If a buzzword carries no weight, then drop it. People don't care if a computer has a NPU for AI any more than they care if a microwave has a low-loss waveguide. They just care that it will do the things they want it to do. For typical users, AI is just another algorithm under the hood and out of mind.

What Dell is doing is focusing on what their computers can do for people rather than the latest "under the hood" thing that lets them do it. This is probably going to work out well for them.

JohnFen 1 day ago|
> People don't care if a computer has a NPU

I actually do care, on a narrow point. I have no use for an NPU and if I see that a machine includes one, I immediately think that machine is overpriced for my needs.

Tsiklon 1 day ago||
Alas NPUs are in essentially all modern CPUs by Intel and AMD. It’s not a separate bit of silicon, it’s on the same package as the CPU
JohnFen 1 day ago||
True.
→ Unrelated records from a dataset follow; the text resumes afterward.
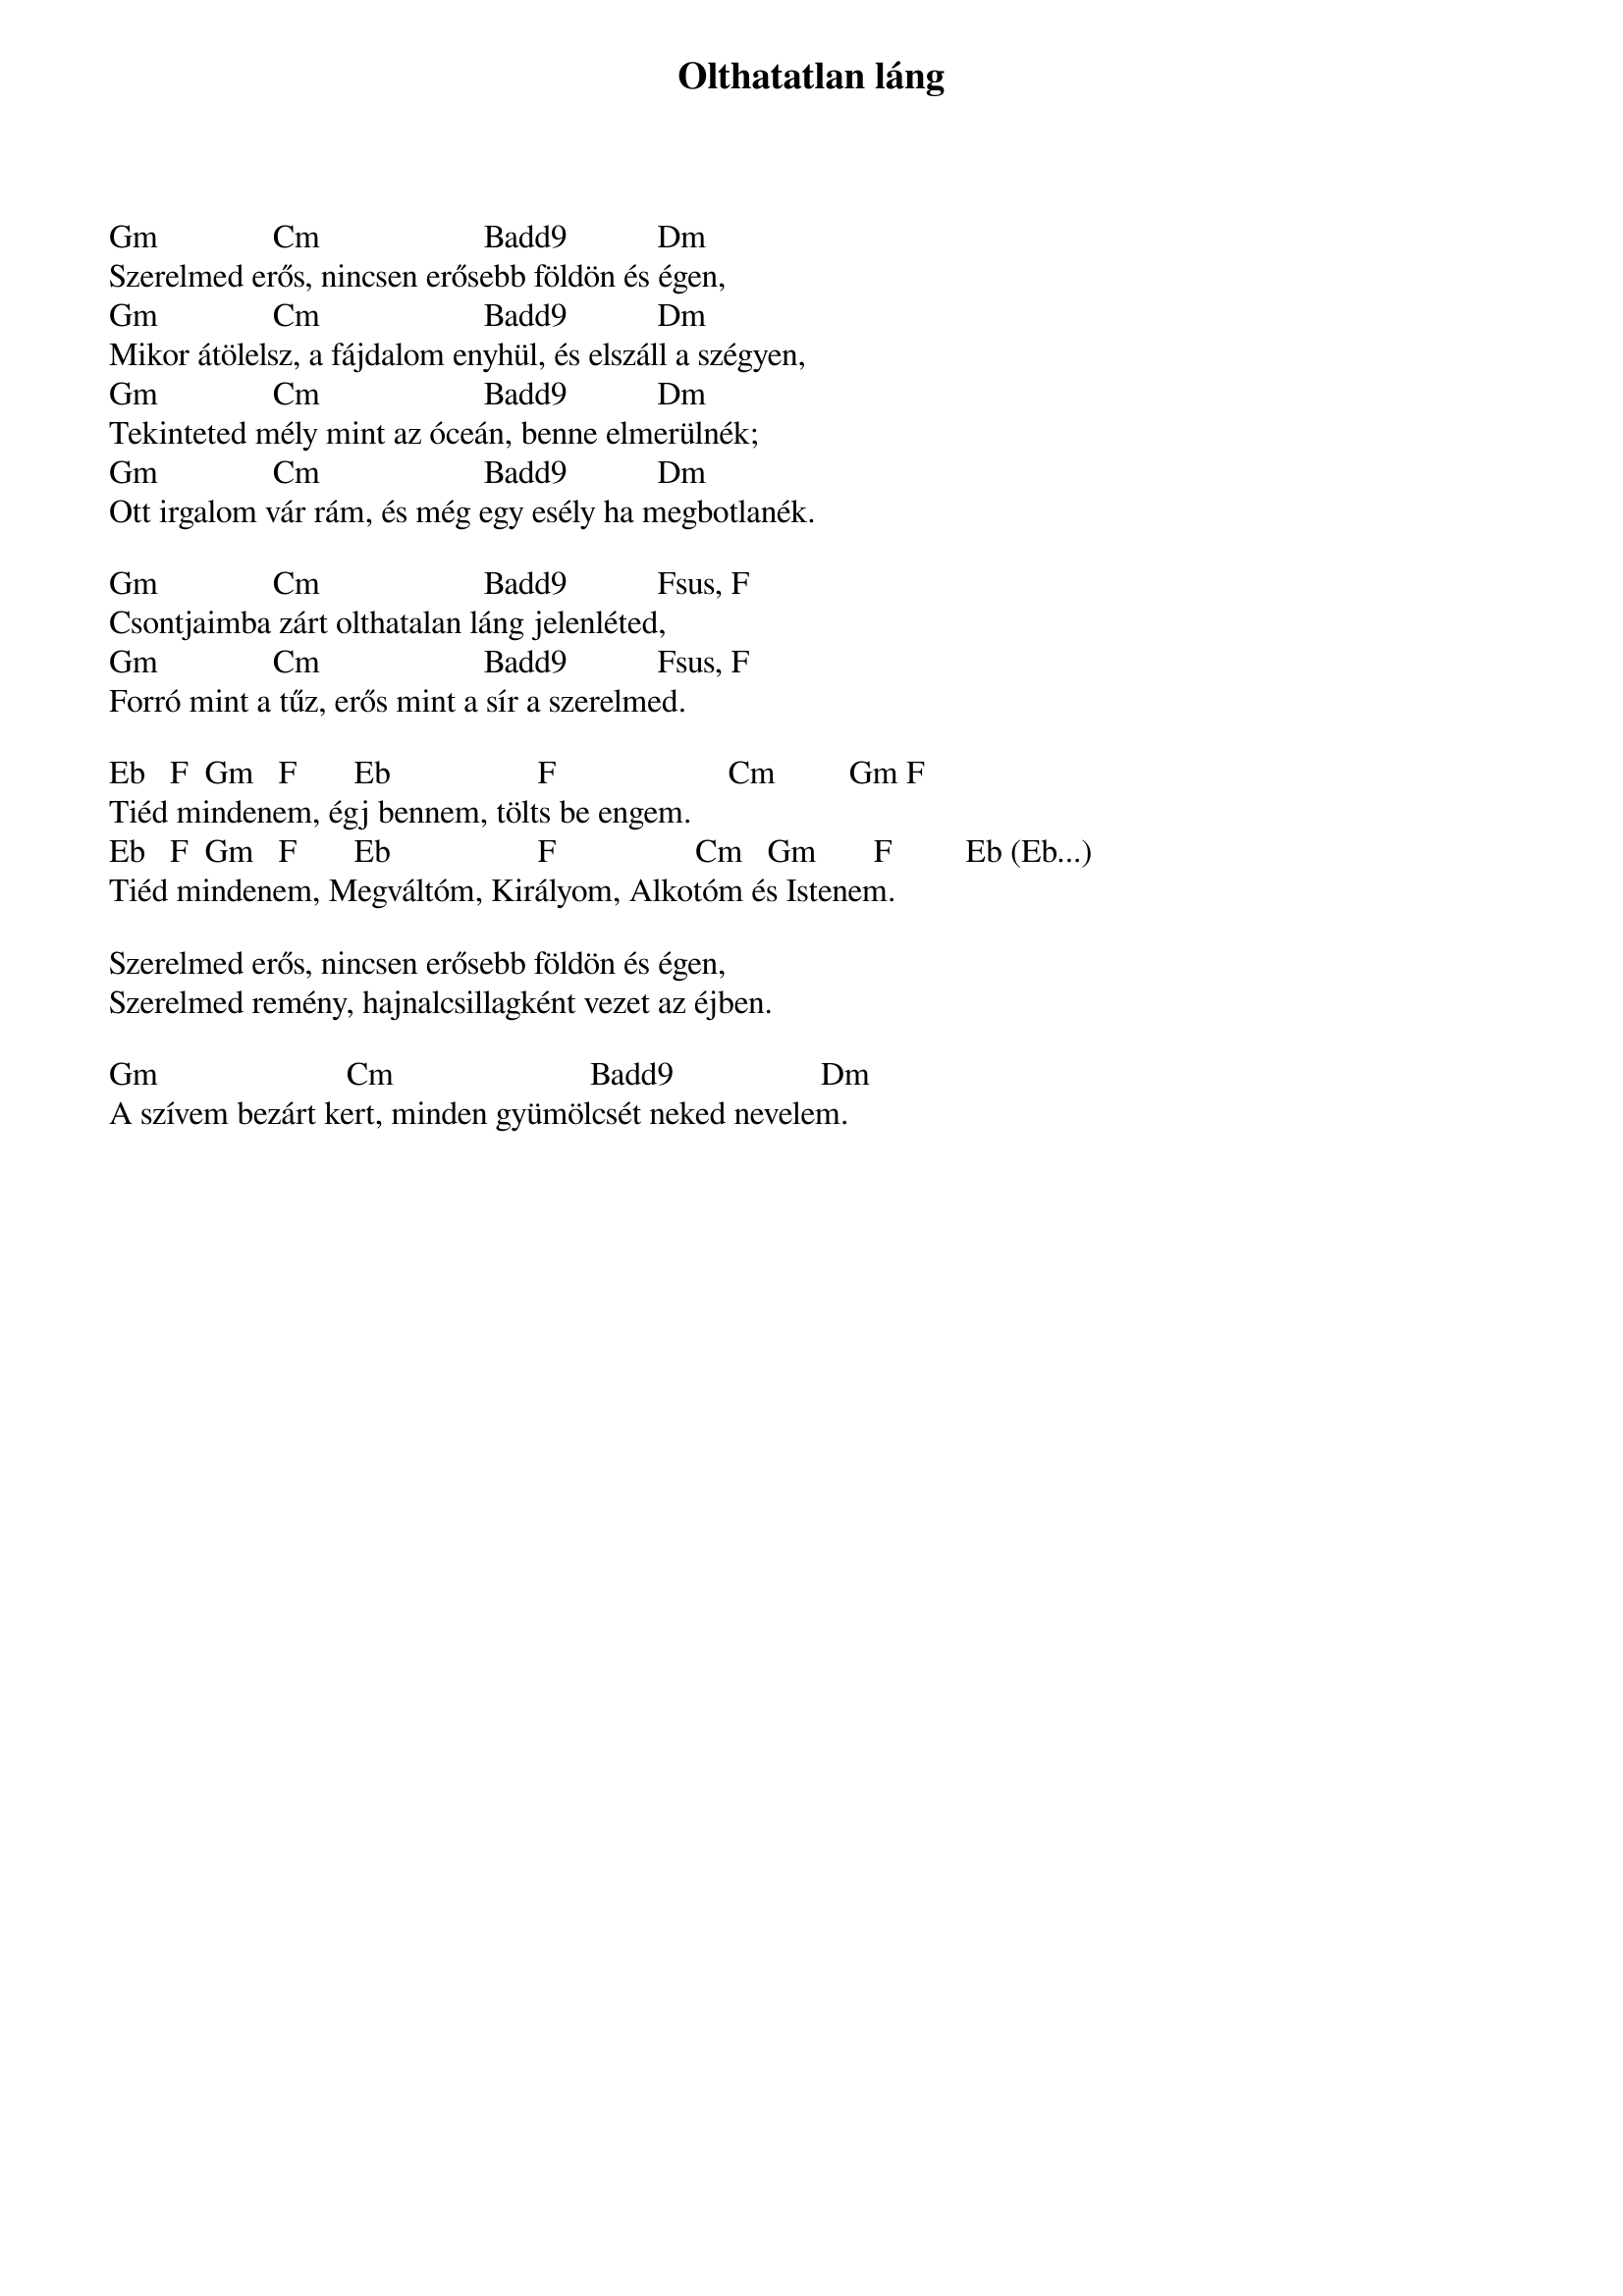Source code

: {title: Olthatatlan láng}
{key: Gm}
{tempo: }
{time: 4/4}
{duration: 0}


Gm              Cm                    Badd9           Dm
Szerelmed erős, nincsen erősebb földön és égen,
Gm              Cm                    Badd9           Dm
Mikor átölelsz, a fájdalom enyhül, és elszáll a szégyen,
Gm              Cm                    Badd9           Dm
Tekinteted mély mint az óceán, benne elmerülnék;
Gm              Cm                    Badd9           Dm
Ott irgalom vár rám, és még egy esély ha megbotlanék.

Gm              Cm                    Badd9           Fsus, F
Csontjaimba zárt olthatalan láng jelenléted,
Gm              Cm                    Badd9           Fsus, F
Forró mint a tűz, erős mint a sír a szerelmed.

Eb   F  Gm   F       Eb                  F                     Cm         Gm F
Tiéd mindenem, égj bennem, tölts be engem.
Eb   F  Gm   F       Eb                  F                 Cm   Gm       F         Eb (Eb...)
Tiéd mindenem, Megváltóm, Királyom, Alkotóm és Istenem.

Szerelmed erős, nincsen erősebb földön és égen,
Szerelmed remény, hajnalcsillagként vezet az éjben.

Gm                       Cm                        Badd9                  Dm
A szívem bezárt kert, minden gyümölcsét neked nevelem.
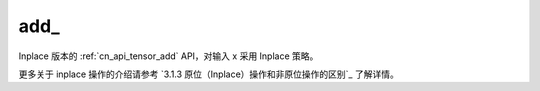 .. _cn_api_tensor_add_:

add\_
-------------------------------

.. py:function:: paddle.add_(x)
Inplace 版本的 :ref:`cn_api_tensor_add` API，对输入 x 采用 Inplace 策略。

更多关于 inplace 操作的介绍请参考 `3.1.3 原位（Inplace）操作和非原位操作的区别`_ 了解详情。

.. _link: https://www.paddlepaddle.org.cn/documentation/docs/zh/develop/guides/beginner/tensor_cn.html#id3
But if a company is specifically calling out that their machine has an NPU, I assume they're also adding an surcharge for it above what they would charge if they didn't mention it. I'm not claiming that this is a rational stance, only that I take "NPU" as a signal for "overpriced".
Tsiklon 18 hours ago||
Ahh I hear you that’s a fair observation.
GeekyBear 1 day ago|
There is one feature that I do care about.

Local speech recognition is genuinely useful and much more private than server based options.

delaminator 1 day ago|
Whisper works great, even the medium model is pretty good.

But I use the 3Gb all day every day.